The deliverables clients want varies, McLaughlin said, but the survey information collected is typically provided in a digital format that can easily be incorporated into Microstation, AutoCAD or other design platforms.
“Having an accurate survey is critical to ensuring that projects are completed within estimated budgets,” McLaughlin said. “LiDAR allows us to collect significantly more data at a reduced cost, thereby improving existing ground accuracies, resulting in more accurate quantities, and reduced risk for costly change orders. They also initially spend less on the survey when compared to traditional methods.”
LiDAR Sensors, Working Together
SkySkopes deploys the Reigl Vux 1 Ranger LiDAR sensor because it is the “most accurate,” SkySkopes CEO and Chairman Matt Dunlevy said, with the “best ability” to penetrate different vegetation.
The feature that really sets the sensor apart, however, is the attached electro optical camera, Dunlevy said. The camera is attached at oblique angles to colorize the point clouds.
Often, firms like Houston Engineering use the drone-based LiDAR in tandem with other LiDAR sensors, such as mobile scanners, another service SkySkopes provides. Combining the sensor data leads to an even more accurate and dense point cloud.

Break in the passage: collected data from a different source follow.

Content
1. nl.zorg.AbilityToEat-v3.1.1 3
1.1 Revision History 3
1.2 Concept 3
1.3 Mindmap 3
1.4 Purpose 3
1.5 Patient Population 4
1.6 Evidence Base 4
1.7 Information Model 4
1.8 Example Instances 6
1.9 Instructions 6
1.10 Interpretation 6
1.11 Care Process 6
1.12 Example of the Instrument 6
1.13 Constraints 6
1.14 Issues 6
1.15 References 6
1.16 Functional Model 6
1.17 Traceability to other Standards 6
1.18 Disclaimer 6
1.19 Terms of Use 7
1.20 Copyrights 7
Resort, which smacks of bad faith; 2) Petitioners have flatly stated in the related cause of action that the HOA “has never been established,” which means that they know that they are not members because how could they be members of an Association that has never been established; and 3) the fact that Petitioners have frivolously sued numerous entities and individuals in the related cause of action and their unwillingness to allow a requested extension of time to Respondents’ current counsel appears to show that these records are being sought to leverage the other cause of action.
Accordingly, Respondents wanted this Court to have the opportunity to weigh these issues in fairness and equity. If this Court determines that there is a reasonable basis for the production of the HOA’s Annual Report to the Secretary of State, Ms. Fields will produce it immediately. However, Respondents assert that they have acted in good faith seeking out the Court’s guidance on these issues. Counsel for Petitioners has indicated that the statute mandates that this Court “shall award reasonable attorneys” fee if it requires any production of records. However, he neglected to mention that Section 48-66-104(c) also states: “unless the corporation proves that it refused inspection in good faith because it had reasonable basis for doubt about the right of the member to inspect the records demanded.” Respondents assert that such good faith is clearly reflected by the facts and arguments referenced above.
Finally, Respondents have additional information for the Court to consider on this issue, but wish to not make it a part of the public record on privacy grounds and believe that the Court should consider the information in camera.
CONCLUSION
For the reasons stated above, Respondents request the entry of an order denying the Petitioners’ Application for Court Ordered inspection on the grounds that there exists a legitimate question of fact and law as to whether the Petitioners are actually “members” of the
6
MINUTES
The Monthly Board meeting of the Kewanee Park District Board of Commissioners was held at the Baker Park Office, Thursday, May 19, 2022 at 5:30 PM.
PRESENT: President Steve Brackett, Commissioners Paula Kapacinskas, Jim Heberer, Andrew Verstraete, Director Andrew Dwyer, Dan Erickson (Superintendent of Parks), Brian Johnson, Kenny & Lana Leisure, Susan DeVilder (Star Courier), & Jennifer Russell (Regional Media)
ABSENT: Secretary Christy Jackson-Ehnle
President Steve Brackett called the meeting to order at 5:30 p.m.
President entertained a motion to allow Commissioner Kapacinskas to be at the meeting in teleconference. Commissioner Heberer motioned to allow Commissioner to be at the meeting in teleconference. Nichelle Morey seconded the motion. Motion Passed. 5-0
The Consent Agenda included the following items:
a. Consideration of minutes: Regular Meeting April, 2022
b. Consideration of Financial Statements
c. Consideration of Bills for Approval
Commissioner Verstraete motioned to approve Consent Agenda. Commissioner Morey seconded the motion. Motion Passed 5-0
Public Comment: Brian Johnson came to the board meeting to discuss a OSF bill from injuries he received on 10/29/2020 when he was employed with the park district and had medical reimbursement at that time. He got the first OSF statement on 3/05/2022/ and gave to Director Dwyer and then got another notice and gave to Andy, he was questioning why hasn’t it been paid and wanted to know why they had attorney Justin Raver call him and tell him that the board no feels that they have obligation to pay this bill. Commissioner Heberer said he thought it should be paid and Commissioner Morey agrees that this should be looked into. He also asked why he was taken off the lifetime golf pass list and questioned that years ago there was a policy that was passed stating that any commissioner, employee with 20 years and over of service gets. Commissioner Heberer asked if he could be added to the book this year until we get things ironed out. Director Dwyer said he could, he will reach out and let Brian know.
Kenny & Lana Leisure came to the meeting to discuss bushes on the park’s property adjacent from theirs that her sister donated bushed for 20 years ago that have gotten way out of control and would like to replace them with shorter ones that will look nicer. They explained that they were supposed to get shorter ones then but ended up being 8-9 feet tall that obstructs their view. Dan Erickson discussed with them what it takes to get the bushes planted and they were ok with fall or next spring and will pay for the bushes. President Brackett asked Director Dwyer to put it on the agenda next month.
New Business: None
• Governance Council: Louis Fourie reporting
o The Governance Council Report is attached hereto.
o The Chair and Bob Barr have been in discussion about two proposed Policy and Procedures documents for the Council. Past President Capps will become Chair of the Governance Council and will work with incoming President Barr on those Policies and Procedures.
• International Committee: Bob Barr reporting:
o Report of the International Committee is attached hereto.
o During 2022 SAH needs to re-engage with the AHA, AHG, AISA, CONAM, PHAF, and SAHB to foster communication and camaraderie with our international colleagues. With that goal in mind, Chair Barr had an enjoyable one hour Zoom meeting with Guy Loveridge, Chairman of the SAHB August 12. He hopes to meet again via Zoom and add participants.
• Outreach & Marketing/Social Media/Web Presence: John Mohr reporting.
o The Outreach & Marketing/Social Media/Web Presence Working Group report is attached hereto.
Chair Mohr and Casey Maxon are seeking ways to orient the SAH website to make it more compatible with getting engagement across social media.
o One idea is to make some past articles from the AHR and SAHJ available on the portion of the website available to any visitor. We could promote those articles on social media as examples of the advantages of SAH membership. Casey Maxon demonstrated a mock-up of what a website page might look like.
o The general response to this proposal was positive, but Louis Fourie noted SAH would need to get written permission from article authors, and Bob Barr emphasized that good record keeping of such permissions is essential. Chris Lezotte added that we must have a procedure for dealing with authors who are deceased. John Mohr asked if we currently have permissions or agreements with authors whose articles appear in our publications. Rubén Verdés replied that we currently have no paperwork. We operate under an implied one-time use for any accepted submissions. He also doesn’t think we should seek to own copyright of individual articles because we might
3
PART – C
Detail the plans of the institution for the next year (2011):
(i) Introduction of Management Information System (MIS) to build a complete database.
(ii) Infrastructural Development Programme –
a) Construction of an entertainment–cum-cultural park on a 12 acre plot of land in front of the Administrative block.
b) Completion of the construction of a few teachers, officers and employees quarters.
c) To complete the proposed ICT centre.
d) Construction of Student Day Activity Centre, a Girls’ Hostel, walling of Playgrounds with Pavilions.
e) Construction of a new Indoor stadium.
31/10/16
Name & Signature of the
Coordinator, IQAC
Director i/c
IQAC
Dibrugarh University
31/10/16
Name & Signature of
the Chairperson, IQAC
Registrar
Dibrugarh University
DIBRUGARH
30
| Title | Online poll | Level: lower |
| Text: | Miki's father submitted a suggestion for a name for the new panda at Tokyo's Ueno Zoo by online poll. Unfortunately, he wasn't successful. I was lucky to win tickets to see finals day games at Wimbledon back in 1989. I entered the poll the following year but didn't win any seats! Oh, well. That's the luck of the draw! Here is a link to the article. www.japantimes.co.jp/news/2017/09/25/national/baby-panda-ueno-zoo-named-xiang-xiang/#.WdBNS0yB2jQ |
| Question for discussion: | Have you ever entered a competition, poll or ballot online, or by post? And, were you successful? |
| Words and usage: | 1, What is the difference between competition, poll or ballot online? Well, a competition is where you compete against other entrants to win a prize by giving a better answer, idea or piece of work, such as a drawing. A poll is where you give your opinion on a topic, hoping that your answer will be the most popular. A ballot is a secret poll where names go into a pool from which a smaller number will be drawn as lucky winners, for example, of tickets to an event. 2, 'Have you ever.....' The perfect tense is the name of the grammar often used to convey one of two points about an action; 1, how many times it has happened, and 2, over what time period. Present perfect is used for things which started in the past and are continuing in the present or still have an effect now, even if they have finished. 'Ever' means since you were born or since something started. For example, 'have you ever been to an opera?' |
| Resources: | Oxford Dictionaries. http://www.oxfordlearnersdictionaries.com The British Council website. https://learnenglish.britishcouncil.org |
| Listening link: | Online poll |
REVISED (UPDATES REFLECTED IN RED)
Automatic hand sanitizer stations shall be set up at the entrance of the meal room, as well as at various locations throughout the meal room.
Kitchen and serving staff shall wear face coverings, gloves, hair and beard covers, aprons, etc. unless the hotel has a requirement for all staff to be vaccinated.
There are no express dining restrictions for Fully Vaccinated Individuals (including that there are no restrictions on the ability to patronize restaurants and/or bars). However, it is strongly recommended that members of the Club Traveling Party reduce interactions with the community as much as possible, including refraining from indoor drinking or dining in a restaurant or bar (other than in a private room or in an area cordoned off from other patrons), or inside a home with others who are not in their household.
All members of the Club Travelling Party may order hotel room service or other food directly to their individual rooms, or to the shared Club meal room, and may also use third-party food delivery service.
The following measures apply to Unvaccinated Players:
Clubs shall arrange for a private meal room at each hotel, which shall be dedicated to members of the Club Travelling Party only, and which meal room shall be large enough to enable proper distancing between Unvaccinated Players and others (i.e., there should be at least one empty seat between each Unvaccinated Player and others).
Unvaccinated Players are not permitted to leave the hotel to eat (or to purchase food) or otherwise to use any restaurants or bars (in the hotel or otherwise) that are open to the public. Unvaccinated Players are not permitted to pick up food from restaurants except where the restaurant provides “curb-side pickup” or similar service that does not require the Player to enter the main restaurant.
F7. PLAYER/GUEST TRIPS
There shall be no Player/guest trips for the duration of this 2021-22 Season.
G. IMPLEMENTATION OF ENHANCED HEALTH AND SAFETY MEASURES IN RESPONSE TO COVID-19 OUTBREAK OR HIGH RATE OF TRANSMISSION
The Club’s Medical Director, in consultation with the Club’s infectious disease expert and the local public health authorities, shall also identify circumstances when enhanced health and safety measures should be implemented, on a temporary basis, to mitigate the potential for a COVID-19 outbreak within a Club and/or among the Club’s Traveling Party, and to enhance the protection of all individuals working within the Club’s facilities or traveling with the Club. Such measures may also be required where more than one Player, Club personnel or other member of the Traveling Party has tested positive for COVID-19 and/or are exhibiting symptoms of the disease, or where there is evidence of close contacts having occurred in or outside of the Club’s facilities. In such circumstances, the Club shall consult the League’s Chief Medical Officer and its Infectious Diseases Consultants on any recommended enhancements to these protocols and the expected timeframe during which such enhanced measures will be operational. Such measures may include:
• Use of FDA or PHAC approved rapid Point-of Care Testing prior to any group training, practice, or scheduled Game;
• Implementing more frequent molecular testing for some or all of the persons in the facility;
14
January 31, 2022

“We have different options we can use with LiDAR technology, whether it’s hooked to a helicopter, which we have done recently with SkySkopes, a drone, a vehicle like a mobile scanner or all three,” McLaughlin said. “We might use a combination of the technology and intertwine the LiDAR imagery all together with different set ups. It’s easy to marry those different acquisitions together. Whether we go down one path or combine the different surfaces, what we get is phenomenal.”